Fifth Circuit: Bankruptcy Court Exceeded Its Authority in Approving Post-confirmation Settlements of Discharged Claims
Fifth Circuit: Bankruptcy Court Exceeded Its Authority in Approving Post-confirmation Settlements of Discharged Claims
After Chesapeake Energy Corporation’s Chapter 11 plan became effective, the debtor sought approval of two settlements of two pre-bankruptcy purported class actions covering approximately 23,000 Pennsylvania oil and gas leases.
No proofs of claim were filed for the claims covered by the settlements. Other similarly situated claimants did file proof of claims and stood to receive around 0.01% of their claims under the Plan. However, under the proposed settlements, the claimants could receive well over 20% of their claims.
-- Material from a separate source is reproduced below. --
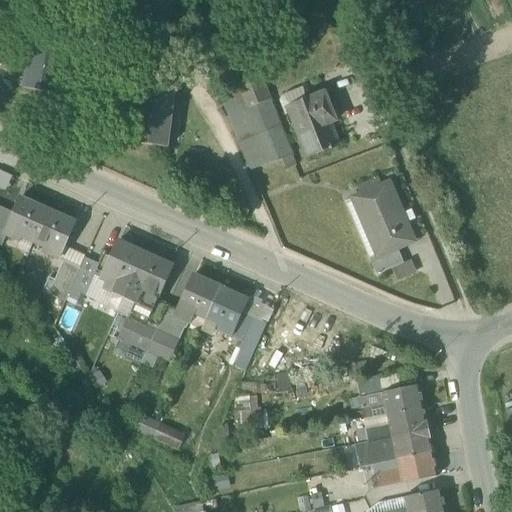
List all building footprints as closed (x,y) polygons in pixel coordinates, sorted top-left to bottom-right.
[(23,79),(60,85),(70,27),(33,21),(23,79)] [(229,80),(234,94),(242,91),(266,83),(261,69),(229,80)] [(129,129),(167,133),(173,73),(136,70),(129,129)] [(279,120),(270,95),(246,103),(242,91),(234,94),(229,80),(216,84),(238,135),(279,120)] [(266,83),(242,91),(246,103),(270,95),(266,83)] [(288,102),(306,96),(301,83),(281,90),(278,97),(283,112),(290,109),(288,102)] [(299,130),(307,152),(339,141),(331,120),(337,117),(325,89),(306,96),(288,102),(290,109),(299,130)] [(291,153),(279,120),(238,135),(252,168),(291,153)] [(359,194),(382,185),(377,174),(355,184),(359,194)] [(366,224),(378,254),(379,255),(392,250),(415,240),(390,181),(382,185),(359,194),(354,197),(355,198),(360,196),(371,222),(366,224)] [(355,198),(354,197),(343,201),(367,259),(371,257),(378,254),(366,224),(371,222),(360,196),(355,198)] [(21,237),(33,243),(48,210),(21,198),(14,215),(4,235),(19,242),(21,237)] [(0,244),(4,235),(14,215),(0,208),(0,244)] [(75,222),(48,210),(33,243),(45,248),(43,253),(58,260),(58,259),(64,246),(75,222)] [(28,254),(33,243),(21,237),(19,242),(16,249),(28,254)] [(118,281),(130,287),(145,254),(118,242),(102,279),(106,281),(116,286),(118,281)] [(63,261),(67,263),(70,258),(82,263),(85,258),(85,256),(64,246),(58,259),(63,261)] [(371,258),(377,273),(392,267),(404,262),(399,249),(393,252),(392,250),(379,255),(378,254),(371,257),(371,258)] [(173,267),(145,254),(130,287),(125,299),(136,305),(134,310),(144,315),(150,317),(157,300),(173,267)] [(65,303),(67,298),(82,263),(70,258),(67,263),(63,261),(54,281),(49,278),(42,293),(65,303)] [(85,258),(82,263),(67,298),(82,304),(84,299),(94,276),(99,264),(85,258)] [(410,259),(404,262),(392,267),(398,280),(416,273),(410,259)] [(188,324),(201,330),(220,288),(193,275),(178,309),(174,318),(175,318),(188,324)] [(118,314),(125,299),(102,289),(106,281),(102,279),(94,276),(84,299),(118,314)] [(102,289),(125,299),(130,287),(118,281),(116,286),(106,281),(102,289)] [(217,332),(231,338),(241,315),(248,300),(220,288),(201,330),(215,336),(217,332)] [(249,318),(266,326),(273,310),(262,305),(263,302),(250,295),(248,300),(241,315),(249,318)] [(118,314),(128,318),(132,309),(134,310),(136,305),(125,299),(118,314)] [(140,324),(156,331),(168,305),(157,300),(150,317),(144,315),(140,324)] [(178,309),(168,305),(156,331),(167,336),(175,318),(174,318),(178,309)] [(249,318),(241,315),(231,338),(238,341),(249,318)] [(131,346),(146,353),(156,331),(140,324),(128,318),(118,340),(131,346)] [(186,329),(188,324),(175,318),(167,336),(178,341),(183,328),(186,329)] [(233,353),(251,360),(255,350),(266,326),(249,318),(238,341),(233,353)] [(167,336),(156,331),(146,353),(141,363),(140,365),(152,370),(158,358),(168,362),(178,341),(167,336)] [(146,353),(131,346),(126,357),(141,363),(146,353)] [(246,372),(251,360),(233,353),(228,364),(246,372)] [(363,363),(345,365),(346,378),(365,376),(363,363)] [(290,374),(277,376),(278,393),(292,392),(290,374)] [(379,378),(383,393),(401,390),(398,374),(379,378)] [(357,383),(360,398),(383,393),(379,378),(357,383)] [(385,406),(387,416),(423,409),(418,386),(401,390),(383,393),(385,406)] [(359,398),(361,411),(385,406),(383,393),(360,398),(359,398)] [(240,412),(240,409),(257,408),(257,397),(236,397),(236,412),(240,412)] [(361,411),(359,398),(349,400),(351,412),(361,411)] [(385,406),(361,411),(363,421),(387,416),(385,406)] [(257,408),(240,409),(240,412),(241,430),(264,429),(263,408),(257,408)] [(389,427),(392,439),(427,432),(423,409),(387,416),(389,427)] [(134,431),(152,439),(159,425),(140,416),(134,431)] [(387,416),(363,421),(365,432),(389,427),(387,416)] [(185,436),(159,425),(152,439),(178,451),(185,436)] [(228,425),(222,425),(212,448),(228,448),(228,425)] [(358,434),(360,445),(392,439),(389,427),(365,432),(358,434)] [(392,439),(396,461),(432,454),(427,432),(392,439)] [(396,461),(392,439),(360,445),(357,446),(361,468),(372,466),(396,461)] [(348,471),(361,468),(357,446),(344,449),(348,471)] [(437,477),(432,454),(396,461),(399,472),(374,477),(377,489),(437,477)] [(372,466),(374,477),(399,472),(396,461),(372,466)] [(227,473),(210,477),(213,493),(231,489),(227,473)] [(407,509),(407,511),(444,511),(440,491),(405,498),(407,509)] [(367,511),(391,511),(407,509),(405,498),(380,503),(367,511)] [(203,511),(202,502),(171,508),(173,511),(203,511)]
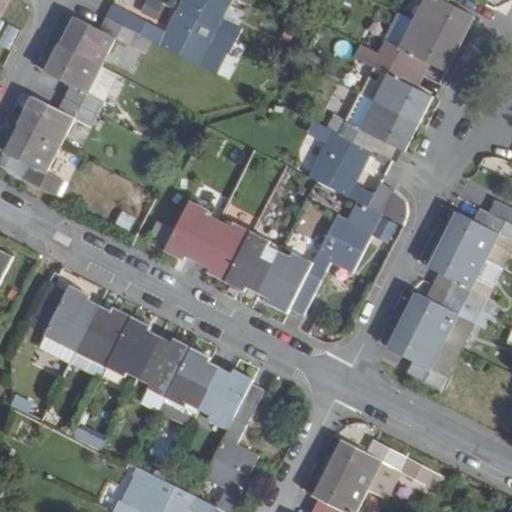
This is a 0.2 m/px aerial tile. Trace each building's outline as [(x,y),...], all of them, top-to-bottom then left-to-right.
[(189,0),(189,2),(185,0),(183,0),(178,11),(236,40),(242,28),(223,19),(233,0),(189,0)] [(426,0),(416,20),(460,43),(473,15),(447,3),(448,0),(426,0)] [(230,54),(236,40),(178,11),(171,23),(176,26),(172,35),(114,5),(106,18),(139,35),(199,65),(210,44),(230,54)] [(431,63),(446,71),(460,43),(416,20),(401,14),(381,52),(413,69),(419,57),(431,63)] [(100,30),(76,18),(61,45),(103,67),(118,38),(133,47),(139,35),(106,18),(100,30)] [(219,75),(230,54),(210,44),(199,65),(219,75)] [(89,94),(103,67),(61,45),(48,73),(73,86),(66,98),(98,115),(105,102),(89,94)] [(373,67),(359,94),(375,101),(419,123),(432,97),(417,90),(406,84),(413,69),(381,52),(373,67)] [(419,57),(413,69),(425,75),(431,63),(419,57)] [(105,102),(119,75),(103,67),(89,94),(105,102)] [(406,84),(417,90),(425,75),(413,69),(406,84)] [(404,150),(419,123),(375,101),(359,94),(346,120),(334,115),(328,126),(372,149),(379,138),(398,147),(404,150)] [(75,119),(92,127),(98,115),(66,98),(58,111),(34,99),(20,125),(62,147),(75,119)] [(360,160),(365,163),(372,149),(328,126),(314,120),(307,133),(326,143),(308,176),(316,181),(367,206),(382,213),(395,189),(380,181),(374,191),(351,180),(360,160)] [(63,183),(47,174),(62,147),(20,125),(6,153),(30,165),(24,178),(57,194),(63,183)] [(398,147),(379,138),(372,149),(392,159),(398,147)] [(393,192),(382,213),(404,225),(405,222),(407,215),(407,210),(406,205),(403,200),(400,197),(396,193),(393,192)] [(511,207),(497,200),(490,213),(511,225),(511,207)] [(191,201),(175,231),(168,245),(165,250),(180,258),(182,253),(200,261),(218,225),(205,218),(210,211),(191,201)] [(367,206),(357,225),(338,216),(314,262),(291,308),(304,315),(331,261),(334,255),(342,259),(339,265),(353,272),(382,213),(367,206)] [(511,225),(490,213),(484,224),(460,212),(444,241),(485,261),(501,233),(511,238),(511,225)] [(159,222),(150,236),(154,238),(166,244),(168,245),(175,231),(159,222)] [(234,222),(229,231),(218,225),(200,261),(215,270),(213,274),(227,281),(252,232),(234,222)] [(260,292),(282,247),(252,232),(227,281),(242,289),(245,284),(260,292)] [(502,270),(511,249),(511,238),(501,233),(485,261),(502,270)] [(472,289),(485,261),(444,241),(430,268),(447,277),(456,281),(449,294),(481,310),(487,298),(472,289)] [(291,308),(314,262),(282,247),(260,292),(277,301),(275,305),(289,313),(291,308)] [(0,250),(0,282),(13,257),(0,250)] [(485,261),(472,289),(487,298),(502,270),(485,261)] [(449,294),(456,281),(447,277),(440,289),(449,294)] [(45,335),(77,351),(100,305),(83,296),(84,292),(71,286),(68,292),(51,284),(36,314),(52,322),(45,335)] [(443,306),(449,294),(440,289),(434,301),(443,306)] [(434,301),(418,293),(404,321),(445,341),(459,315),(475,323),(481,310),(449,294),(443,306),(434,301)] [(119,310),(116,314),(100,305),(77,351),(107,366),(131,317),(119,310)] [(34,313),(27,325),(45,335),(52,322),(36,314),(34,313)] [(445,341),(461,350),(475,323),(459,315),(445,341)] [(145,324),(131,317),(107,366),(125,375),(130,367),(142,372),(160,337),(143,329),(145,324)] [(430,369),(445,341),(404,321),(389,348),(415,361),(409,372),(440,389),(446,377),(430,369)] [(71,362),(77,351),(45,335),(39,346),(71,362)] [(180,342),(178,346),(160,337),(142,372),(154,378),(149,387),(167,397),(193,348),(180,342)] [(446,377),(461,350),(445,341),(430,369),(446,377)] [(207,355),(193,348),(167,397),(186,407),(191,397),(203,404),(221,368),(205,360),(207,355)] [(101,377),(107,366),(77,351),(71,362),(101,377)] [(239,372),(237,376),(221,368),(203,404),(214,410),(210,419),(229,429),(251,384),(253,379),(239,372)] [(226,486),(217,506),(228,511),(229,511),(257,457),(245,450),(242,455),(235,452),(265,392),(251,384),(229,429),(205,475),(226,486)] [(190,430),(203,404),(191,397),(186,407),(167,397),(158,413),(190,430)] [(365,455),(339,440),(326,468),(368,489),(382,463),(397,471),(401,473),(434,490),(441,477),(404,458),(372,442),(365,455)] [(388,499),(401,473),(397,471),(382,463),(368,489),(388,499)] [(113,511),(180,511),(182,509),(188,511),(228,511),(217,506),(164,480),(142,469),(137,467),(132,477),(134,478),(150,486),(139,509),(120,499),(113,511)] [(356,511),(368,489),(326,468),(312,496),(338,509),(336,511),(356,511)] [(134,478),(124,501),(139,509),(150,486),(134,478)]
The plan also assumed that the oil and gas leases would ride through bankruptcy unaffected. On the other hand, the settlements required material alterations in the terms of the leases.
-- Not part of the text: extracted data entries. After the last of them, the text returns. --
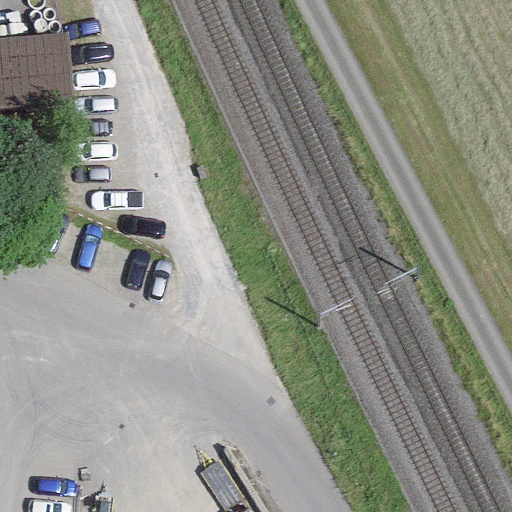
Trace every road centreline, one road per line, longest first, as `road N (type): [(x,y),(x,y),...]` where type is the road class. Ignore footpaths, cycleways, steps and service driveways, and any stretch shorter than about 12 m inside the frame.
road 1 (track): [(511,390),(324,0)]
road 2 (unclassified): [(236,322),(336,511)]
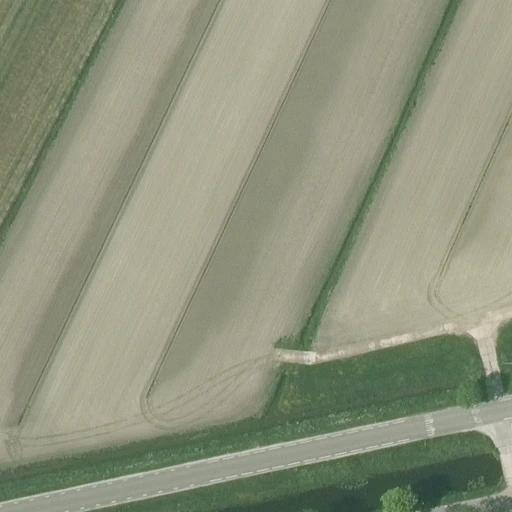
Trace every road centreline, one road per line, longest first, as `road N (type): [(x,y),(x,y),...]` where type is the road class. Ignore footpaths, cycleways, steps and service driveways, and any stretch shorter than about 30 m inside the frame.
road 1 (tertiary): [(511,408),(17,511)]
road 2 (track): [(511,317),(305,362),(278,357)]
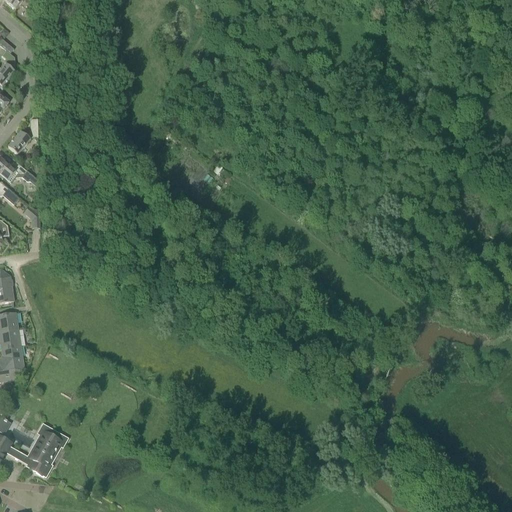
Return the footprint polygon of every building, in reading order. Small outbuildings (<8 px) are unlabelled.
[(23,2),(20,0),(1,0),(15,11),(23,2)] [(5,66),(0,72),(0,87),(2,89),(15,74),(11,70),(15,66),(14,62),(14,59),(10,56),(14,51),(2,41),(0,43),(0,47),(6,52),(1,58),(5,61),(4,63),(5,65),(5,66)] [(0,96),(0,87),(0,112),(1,113),(9,104),(0,96)] [(7,148),(15,155),(17,157),(30,141),(31,140),(38,140),(37,121),(31,121),(29,123),(30,123),(30,133),(29,135),(28,134),(25,137),(21,133),(7,148)] [(33,178),(26,172),(18,166),(13,171),(0,160),(0,176),(7,183),(11,185),(16,179),(21,179),(27,184),(30,183),(39,192),(39,183),(33,178)] [(19,200),(11,194),(0,183),(0,197),(2,197),(13,207),(19,200)] [(40,230),(40,220),(40,218),(29,209),(23,215),(32,222),(32,230),(40,230)] [(0,246),(2,247),(1,240),(9,238),(8,228),(0,221),(0,246)] [(5,275),(0,282),(0,305),(13,303),(10,278),(5,275)] [(0,316),(0,333),(18,331),(15,314),(0,316)] [(20,348),(18,331),(0,333),(0,343),(1,351),(20,348)] [(6,360),(3,364),(20,377),(24,373),(20,348),(1,351),(2,358),(6,360)] [(0,383),(17,381),(20,377),(3,364),(0,367),(0,366),(0,383)] [(0,432),(4,434),(8,423),(0,420),(0,432)] [(53,467),(48,465),(58,448),(63,450),(68,440),(43,426),(37,435),(43,438),(30,459),(8,447),(10,444),(0,438),(0,464),(5,455),(35,472),(34,473),(46,480),(53,467)]
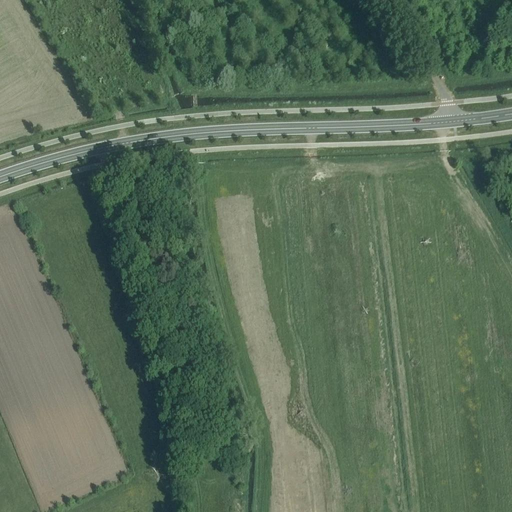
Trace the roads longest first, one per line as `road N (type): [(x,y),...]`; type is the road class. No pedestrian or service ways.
road 1 (secondary): [(0,178),(176,136),(448,124)]
road 2 (track): [(180,459),(100,148)]
road 3 (track): [(445,140),(452,170),(511,269)]
road 4 (unclassified): [(448,124),(431,62),(389,0)]
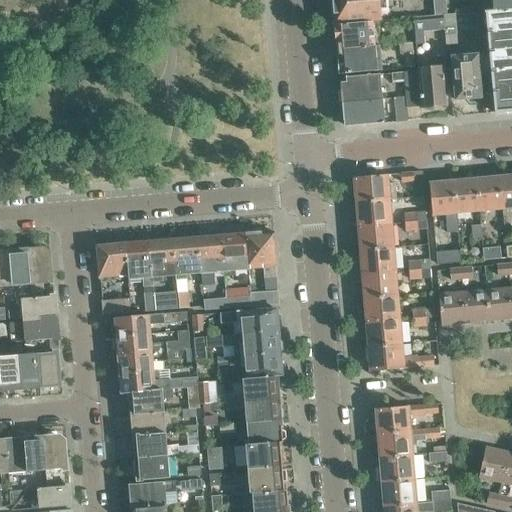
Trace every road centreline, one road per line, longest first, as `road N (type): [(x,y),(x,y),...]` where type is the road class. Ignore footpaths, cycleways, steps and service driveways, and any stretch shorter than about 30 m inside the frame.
road 1 (residential): [(336,511),(311,195)]
road 2 (residential): [(70,215),(311,195)]
road 3 (residential): [(511,138),(308,156)]
road 4 (residential): [(87,407),(70,215)]
road 5 (residential): [(308,156),(293,0)]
These factors led the Fifth Circuit to conclude that approval of the settlements was beyond the bankruptcy court’s jurisdiction. The appeals court concluded that there was no core jurisdiction because no proofs of claim were filed with respect to the settled claims. Since the Plan had already become effective, such claims had been discharged.
The court underscored that the bankruptcy court did not have the authority “to revive never-filed, discharged claims as if they were engaged in a “core” claims adjudication proceeding.” It further emphasized that “treating the class actions as if there had been timely filed proofs of claim disregard[ed] the reorganization process.” Although the Fifth Circuit noted that “related to” jurisdiction presented a closer question, it still found such jurisdiction lacking.
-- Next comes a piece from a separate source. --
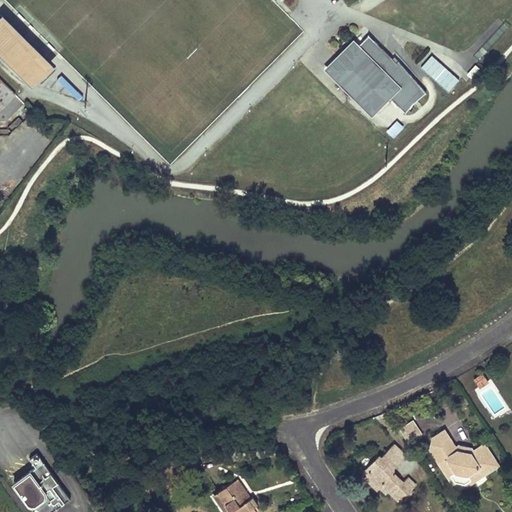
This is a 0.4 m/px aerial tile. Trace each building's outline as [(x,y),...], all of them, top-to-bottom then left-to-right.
[(54,69),(1,16),(0,17),(0,46),(38,85),(54,69)] [(426,92),(398,60),(396,62),(368,35),(339,65),(352,83),(347,88),(372,113),(389,95),(406,112),(413,103),(426,92)] [(328,69),(347,88),(352,83),(339,65),(357,47),(353,43),(328,69)] [(459,78),(432,54),(421,66),(449,90),(459,78)] [(468,73),(472,76),(476,79),(483,71),(475,65),(468,73)] [(0,112),(15,97),(0,82),(0,112)] [(385,130),(392,138),(404,127),(397,120),(385,130)] [(488,380),(486,377),(483,374),(474,380),(479,386),(488,380)] [(421,432),(412,420),(399,428),(408,443),(420,436),(421,432)] [(442,429),(431,436),(428,447),(447,436),(442,429)] [(447,436),(428,447),(446,474),(453,469),(465,472),(471,480),(496,463),(483,443),(472,450),(469,452),(455,449),(453,446),(447,436)] [(402,480),(391,469),(405,454),(394,443),(381,456),(378,454),(371,462),(374,466),(366,474),(386,493),(388,491),(399,502),(416,484),(407,475),(402,480)] [(35,465),(12,482),(34,511),(49,511),(69,497),(36,453),(30,458),(35,465)] [(374,466),(371,462),(363,471),(366,474),(374,466)] [(451,482),(464,485),(471,480),(465,472),(453,469),(446,474),(451,482)] [(250,497),(237,478),(234,480),(248,499),(250,497)] [(252,511),(258,508),(257,506),(256,504),(257,503),(252,496),(250,497),(248,499),(234,480),(217,492),(230,511),(228,511),(252,511)] [(228,511),(230,511),(217,492),(213,495),(225,511),(228,511)]
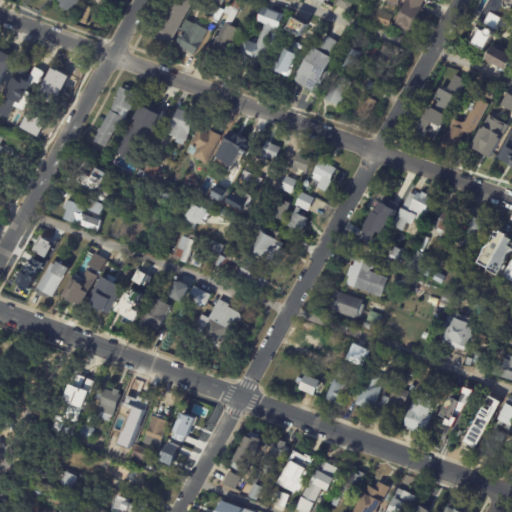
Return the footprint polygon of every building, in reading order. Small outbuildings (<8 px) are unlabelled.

This conclusion was based primarily on the conflict the court found between the settlements and the Chapter 11 Plan and Disclosure Statement. Such conflict arose in two matters. First, although the plan discharged the claims covered by the settlements, the settlements provided a much higher recovery to those claims in comparison to other similarly situated creditors’ -timely filed- general unsecured claims.
Second, whereas the plan assumed that the debtor’s oil and gas leases would ride through bankruptcy unaffected, the settlements required material mandatory alterations to thousands of oil and gas leases.
In sum, far from merely enforcing the plan, the settlements contradicted it and purported to grant relief expressly barred thereunder. As a result, the Fifth Circuit concluded that the bankruptcy court lacked jurisdiction to approve the settlements and thus reversed and remanded with instructions to dismiss.